O que Lila não sabia era que Elaine continuava a procurar a avó de Zion.

No dia de sua folga, em mais uma ida à casa da mãe de Joyce, Elaine encontrou a adolescente desmaiada perto de uma construção.

Joyce acordou numa maca do hospital na ala psiquiátrica, três dias depois. Começou a ter uma crise de abstinência. Uma enfermeira e um médico correram para contê-la.

Depois de acalmada, Joyce dormiu. Elaine não saiu de perto dela. A jovem acordou e olhou em volta.

— Oi, Joyce, como se sente?

— Zonza. Como vim parar aqui de novo?

— Eu encontrei você. Joyce, eu sei que não devo me meter na sua vida, mas você só tem 16 anos, não acha que precisa começar a se cuidar? Eu posso ajudar você se quiser. Notei que usou drogas, você quase morreu...

— Eu só queria morrer mesmo, doutora Elaine.

— Você precisa conversar com a nossa psicóloga, ela vai orientar você... morrer não é a melhor saída.

— Eu não consigo. Vocês deram o meu filho para alguém rico pelo menos?

— Não, o seu filho está comigo, Joyce, não sou rica, mas vou amá-lo e educá-lo do jeito que ele merece.

— Eu estou bem detonada, doutora, não tenho mais jeito. Só queria morrer...

— Para com isso, Joyce, você tem uma vida inteira pela frente. Se quiser eu ajudo você... não posso obrigar você a fazer um tratamento.

— Cuida do meu filho, doutora, eu não sou mais nada, já posso morrer em paz.

— Joyce, me escuta.
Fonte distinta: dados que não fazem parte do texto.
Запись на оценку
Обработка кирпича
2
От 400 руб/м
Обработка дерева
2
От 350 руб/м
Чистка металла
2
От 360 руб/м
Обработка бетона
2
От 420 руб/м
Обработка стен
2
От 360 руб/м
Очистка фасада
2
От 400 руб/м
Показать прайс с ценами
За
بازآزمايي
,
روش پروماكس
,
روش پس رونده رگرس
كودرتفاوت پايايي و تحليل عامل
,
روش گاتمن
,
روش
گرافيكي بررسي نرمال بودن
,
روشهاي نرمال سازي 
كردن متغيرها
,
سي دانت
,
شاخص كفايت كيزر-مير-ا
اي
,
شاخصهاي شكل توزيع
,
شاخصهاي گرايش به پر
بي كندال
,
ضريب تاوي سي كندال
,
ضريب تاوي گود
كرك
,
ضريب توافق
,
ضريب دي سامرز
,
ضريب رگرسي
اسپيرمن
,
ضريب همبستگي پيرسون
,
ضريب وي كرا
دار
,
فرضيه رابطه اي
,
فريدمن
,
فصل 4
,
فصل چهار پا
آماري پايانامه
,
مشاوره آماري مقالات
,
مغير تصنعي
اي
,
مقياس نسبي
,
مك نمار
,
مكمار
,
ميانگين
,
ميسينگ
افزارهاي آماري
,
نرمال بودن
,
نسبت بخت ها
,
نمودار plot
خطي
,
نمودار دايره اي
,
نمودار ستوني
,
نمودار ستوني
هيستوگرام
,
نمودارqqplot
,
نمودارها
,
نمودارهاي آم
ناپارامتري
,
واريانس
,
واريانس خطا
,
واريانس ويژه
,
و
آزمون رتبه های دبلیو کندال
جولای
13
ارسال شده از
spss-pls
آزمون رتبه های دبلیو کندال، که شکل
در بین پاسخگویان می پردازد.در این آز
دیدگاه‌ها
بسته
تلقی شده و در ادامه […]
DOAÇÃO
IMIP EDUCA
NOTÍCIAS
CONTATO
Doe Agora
Se você quiser você pode, sim, dar a volta por cima.

— Eu não consigo.

— Eu ajudo você.

Joyce estava cansada, daquela vida, daquela situação, já passara por várias situações desagradáveis nas ruas em busca de drogas e felicidade artificial.

Elaine viu o estado da menina, se condoeu.

— Ela precisa de ajuda. — comentou com Lila, que a viu com o olhar no vazio, depois de mais uma crise de abstinência.

— Amor, você está muito mãe nos últimos tempos. — brincou e saiu levando a esposa.

Joyce passou um ano numa clínica, contou com a ajuda de Elaine e Lila.

— Estou sentindo que você quer adotar a mãe do Zion também, não é?

— Só assim para ela não voltar para o mundo das drogas. Daqui a pouco ela faz dezoito anos e vai querer viver a vida dela. E depois não ia ser bem uma adoção, só vamos levá-la para passar um tempo conosco.

E de repente as duas viram sua casa que tinha apenas uma cachorra e um gato, cheia. Tinham um filho, e agora Joyce, aceitou morar com elas. A jovem agradeceu muito por tudo o que fizeram por ela e prometeu que não voltaria às drogas ou às loucuras que fazia.

— Vocês foram mais mães minhas que minha mãe. — disse emocionada.

Elaine abraçou Lila de lado observando a jovem brincar com o filho, que chamava as médicas de mamães.